● **Task item**: Lay out every line of the rows below as a Markdown table with two columns, No. and Line, giving each non-blank line its own number. Leave out blank lines.

● **Input records**:
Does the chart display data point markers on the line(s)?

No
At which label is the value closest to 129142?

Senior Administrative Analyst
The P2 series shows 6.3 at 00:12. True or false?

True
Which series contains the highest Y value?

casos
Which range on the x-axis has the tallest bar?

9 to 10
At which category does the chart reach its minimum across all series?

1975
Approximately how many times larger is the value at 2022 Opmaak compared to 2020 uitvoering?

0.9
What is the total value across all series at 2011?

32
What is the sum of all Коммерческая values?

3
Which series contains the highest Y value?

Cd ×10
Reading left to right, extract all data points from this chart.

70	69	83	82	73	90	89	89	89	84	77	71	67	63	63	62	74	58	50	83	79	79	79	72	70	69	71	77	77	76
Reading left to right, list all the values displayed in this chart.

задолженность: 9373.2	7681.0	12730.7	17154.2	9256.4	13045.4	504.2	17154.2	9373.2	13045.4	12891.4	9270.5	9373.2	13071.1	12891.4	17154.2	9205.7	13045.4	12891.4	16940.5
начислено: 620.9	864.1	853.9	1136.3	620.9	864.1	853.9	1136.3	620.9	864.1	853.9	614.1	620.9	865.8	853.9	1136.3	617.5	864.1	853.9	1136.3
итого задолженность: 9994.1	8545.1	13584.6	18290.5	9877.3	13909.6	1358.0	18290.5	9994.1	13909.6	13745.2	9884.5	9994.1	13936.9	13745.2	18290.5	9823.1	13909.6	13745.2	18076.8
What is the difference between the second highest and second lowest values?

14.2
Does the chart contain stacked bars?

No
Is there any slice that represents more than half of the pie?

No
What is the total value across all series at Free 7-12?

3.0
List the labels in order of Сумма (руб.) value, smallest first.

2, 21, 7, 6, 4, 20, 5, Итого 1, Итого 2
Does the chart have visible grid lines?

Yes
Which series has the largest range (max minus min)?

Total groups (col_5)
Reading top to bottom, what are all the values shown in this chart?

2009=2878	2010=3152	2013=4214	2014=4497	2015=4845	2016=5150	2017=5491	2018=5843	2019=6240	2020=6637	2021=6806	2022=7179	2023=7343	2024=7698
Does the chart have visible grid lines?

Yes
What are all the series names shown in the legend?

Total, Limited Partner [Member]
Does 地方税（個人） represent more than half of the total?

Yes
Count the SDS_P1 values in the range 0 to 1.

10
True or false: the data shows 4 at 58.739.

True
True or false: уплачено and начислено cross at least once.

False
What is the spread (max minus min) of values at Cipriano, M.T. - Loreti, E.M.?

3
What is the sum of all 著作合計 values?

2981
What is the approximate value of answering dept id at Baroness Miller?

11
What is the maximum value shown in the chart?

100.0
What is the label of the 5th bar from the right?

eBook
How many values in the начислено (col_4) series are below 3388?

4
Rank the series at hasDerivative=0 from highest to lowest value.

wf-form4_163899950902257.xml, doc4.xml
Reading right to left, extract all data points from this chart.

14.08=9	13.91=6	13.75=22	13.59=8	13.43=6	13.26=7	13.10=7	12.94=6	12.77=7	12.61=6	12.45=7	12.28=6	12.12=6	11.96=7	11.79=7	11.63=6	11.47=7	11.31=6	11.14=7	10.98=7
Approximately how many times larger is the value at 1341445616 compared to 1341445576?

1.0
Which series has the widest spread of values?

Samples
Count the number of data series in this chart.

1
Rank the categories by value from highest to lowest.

● **Completed task**:
| No. | Line |
|---|---|
| 1 | Does the chart display data point markers on the line(s)? |
| 2 | No |
| 3 | At which label is the value closest to 129142? |
| 4 | Senior Administrative Analyst |
| 5 | The P2 series shows 6.3 at 00:12. True or false? |
| 6 | True |
| 7 | Which series contains the highest Y value? |
| 8 | casos |
| 9 | Which range on the x-axis has the tallest bar? |
| 10 | 9 to 10 |
| 11 | At which category does the chart reach its minimum across all series? |
| 12 | 1975 |
| 13 | Approximately how many times larger is the value at 2022 Opmaak compared to 2020 uitvoering? |
| 14 | 0.9 |
| 15 | What is the total value across all series at 2011? |
| 16 | 32 |
| 17 | What is the sum of all Коммерческая values? |
| 18 | 3 |
| 19 | Which series contains the highest Y value? |
| 20 | Cd ×10 |
| 21 | Reading left to right, extract all data points from this chart. |
| 22 | 70	69	83	82	73	90	89	89	89	84	77	71	67	63	63	62	74	58	50	83	79	79	79	72	70	69	71	77	77	76 |
| 23 | Reading left to right, list all the values displayed in this chart. |
| 24 | задолженность: 9373.2	7681.0	12730.7	17154.2	9256.4	13045.4	504.2	17154.2	9373.2	13045.4	12891.4	9270.5	9373.2	13071.1	12891.4	17154.2	9205.7	13045.4	12891.4	16940.5 |
| 25 | начислено: 620.9	864.1	853.9	1136.3	620.9	864.1	853.9	1136.3	620.9	864.1	853.9	614.1	620.9	865.8	853.9	1136.3	617.5	864.1	853.9	1136.3 |
| 26 | итого задолженность: 9994.1	8545.1	13584.6	18290.5	9877.3	13909.6	1358.0	18290.5	9994.1	13909.6	13745.2	9884.5	9994.1	13936.9	13745.2	18290.5	9823.1	13909.6	13745.2	18076.8 |
| 27 | What is the difference between the second highest and second lowest values? |
| 28 | 14.2 |
| 29 | Does the chart contain stacked bars? |
| 30 | No |
| 31 | Is there any slice that represents more than half of the pie? |
| 32 | No |
| 33 | What is the total value across all series at Free 7-12? |
| 34 | 3.0 |
| 35 | List the labels in order of Сумма (руб.) value, smallest first. |
| 36 | 2, 21, 7, 6, 4, 20, 5, Итого 1, Итого 2 |
| 37 | Does the chart have visible grid lines? |
| 38 | Yes |
| 39 | Which series has the largest range (max minus min)? |
| 40 | Total groups (col_5) |
| 41 | Reading top to bottom, what are all the values shown in this chart? |
| 42 | 2009=2878	2010=3152	2013=4214	2014=4497	2015=4845	2016=5150	2017=5491	2018=5843	2019=6240	2020=6637	2021=6806	2022=7179	2023=7343	2024=7698 |
| 43 | Does the chart have visible grid lines? |
| 44 | Yes |
| 45 | What are all the series names shown in the legend? |
| 46 | Total, Limited Partner [Member] |
| 47 | Does 地方税（個人） represent more than half of the total? |
| 48 | Yes |
| 49 | Count the SDS_P1 values in the range 0 to 1. |
| 50 | 10 |
| 51 | True or false: the data shows 4 at 58.739. |
| 52 | True |
| 53 | True or false: уплачено and начислено cross at least once. |
| 54 | False |
| 55 | What is the spread (max minus min) of values at Cipriano, M.T. - Loreti, E.M.? |
| 56 | 3 |
| 57 | What is the sum of all 著作合計 values? |
| 58 | 2981 |
| 59 | What is the approximate value of answering dept id at Baroness Miller? |
| 60 | 11 |
| 61 | What is the maximum value shown in the chart? |
| 62 | 100.0 |
| 63 | What is the label of the 5th bar from the right? |
| 64 | eBook |
| 65 | How many values in the начислено (col_4) series are below 3388? |
| 66 | 4 |
| 67 | Rank the series at hasDerivative=0 from highest to lowest value. |
| 68 | wf-form4_163899950902257.xml, doc4.xml |
| 69 | Reading right to left, extract all data points from this chart. |
| 70 | 14.08=9	13.91=6	13.75=22	13.59=8	13.43=6	13.26=7	13.10=7	12.94=6	12.77=7	12.61=6	12.45=7	12.28=6	12.12=6	11.96=7	11.79=7	11.63=6	11.47=7	11.31=6	11.14=7	10.98=7 |
| 71 | Approximately how many times larger is the value at 1341445616 compared to 1341445576? |
| 72 | 1.0 |
| 73 | Which series has the widest spread of values? |
| 74 | Samples |
| 75 | Count the number of data series in this chart. |
| 76 | 1 |
| 77 | Rank the categories by value from highest to lowest. |